Gustavo Santaolalla op het FMF

Toen ik aan het werk ging voor de game, was dat dus ook zo, want twee jaar later zie je pas hoe alles in een game tot stand is gekomen. Je begint dus eigenlijk met het verhaal en een paar tekeningen, en dat is het dan. Dat is in principe hoe ik werk. Maar ik heb nooit het gevoel gehad dat ik muziek voor een spel schreef. Ik had altijd het gevoel dat ik muziek voor een geweldig verhaal schreef. Daarom denk ik dat ik wist dat dit, in de handen van de juiste mensen, van alles kon worden: een speelfilm, een televisieserie, een poppentheater of een animatiefilm. Je kunt er alles mee doen, omdat het een geweldig verhaal is.

Er zijn geïnfecteerden, of zombies, en sommige mensen zeggen dat het verhaal weer daarover gaat, maar dat bevindt zich eigenlijk op de achtergrond. De kern van het verhaal is het menselijke aspect ervan. De dingen over ons als mensen met onze tegenstrijdigheden en onze morele dilemma’s. Ik bedoel, daarin doen wij mee, want vergeet niet dat in het eerste spel en ook in de serie, wanneer Joel en Ellie aan de westkust aankomen en naar de Fireflies gaan, waar ze aan het geneesmiddel werken, hij zich realiseert dat ze Ellie moeten doden om dat geneesmiddel te krijgen. Hij doodt de dokters, hij vermoordt iedereen. Ellie slaapt, en als ze wakker wordt, weet ze niet wat er is gebeurd, en in zekere zin voelen we ons goed daarbij, omdat we zoveel in dat personage hebben geïnvesteerd dat we ook niet wilden dat Ellie werd gedood. Maar dan, wanneer Abby in de game verschijnt, wordt dit morele dilemma duidelijker.

Dat is ook het geniale van Neil, dat je op een bepaald moment, nadat je je volledig in het spel hebt gestort en bijna de helft van The Last of Us – Part 2 met Ellie hebt gespeeld, plotseling met Abby aan het spelen bent. Nu sta je aan de andere kant, want Abby was de dochter van een van de vermoorde artsen die bezig was iets te genezen voor de mensheid. Deze morele dilemma’s vormen de kern van dit geweldige verhaal, deze tegenstrijdigheid. Daarom is het zo menselijk en zo echt. Daarom raakt het mensen zo. Het is niet voorspelbaar en het is in geen enkel opzicht Hollywood.

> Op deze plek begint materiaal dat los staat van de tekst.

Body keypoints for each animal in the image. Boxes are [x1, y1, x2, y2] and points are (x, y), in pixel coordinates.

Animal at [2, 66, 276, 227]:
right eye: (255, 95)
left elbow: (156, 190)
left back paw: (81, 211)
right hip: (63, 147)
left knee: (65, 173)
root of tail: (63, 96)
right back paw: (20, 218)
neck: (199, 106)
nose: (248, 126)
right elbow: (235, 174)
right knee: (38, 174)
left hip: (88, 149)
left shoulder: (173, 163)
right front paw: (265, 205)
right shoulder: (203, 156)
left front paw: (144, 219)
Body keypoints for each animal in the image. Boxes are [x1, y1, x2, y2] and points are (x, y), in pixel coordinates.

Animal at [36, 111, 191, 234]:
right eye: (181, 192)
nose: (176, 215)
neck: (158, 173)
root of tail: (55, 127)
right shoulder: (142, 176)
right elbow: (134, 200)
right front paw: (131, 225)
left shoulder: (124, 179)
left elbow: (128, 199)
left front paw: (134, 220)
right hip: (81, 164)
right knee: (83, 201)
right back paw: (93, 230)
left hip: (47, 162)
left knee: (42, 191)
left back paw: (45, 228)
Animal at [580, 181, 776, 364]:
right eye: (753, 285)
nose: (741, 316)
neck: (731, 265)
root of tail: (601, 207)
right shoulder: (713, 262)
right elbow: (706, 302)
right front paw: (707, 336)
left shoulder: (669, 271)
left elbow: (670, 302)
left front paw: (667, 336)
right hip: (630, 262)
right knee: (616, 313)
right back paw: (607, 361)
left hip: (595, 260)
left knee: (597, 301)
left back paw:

AS: Ik heb veel gehoord over jonge componisten die een specifiek traject volgen om Hollywood te bereiken door conservatoria en muziekscholen te volgen, te leren muziek maken met computers en orkestratie te studeren. Wat voor advies zou u hen vanuit uw unieke perspectief geven?

GS: Moet je horen, ik heb er niets op tegen, maar ik vertegenwoordig Hollywood helemaal niet. Geen van mijn projecten doet dat, maar ik heb daar niets op tegen. Het is gewoon zo dat we nooit met elkaar in aanraking zijn gekomen, omdat ze weten dat ik misschien niet de juiste persoon ben om andere soorten projecten te doen. Ik ben erg kieskeurig over wat ik doe. Ik zeg altijd dat mijn succes te maken heeft met wat ik heb gedaan, maar ook met de dingen die ik heb afgewezen.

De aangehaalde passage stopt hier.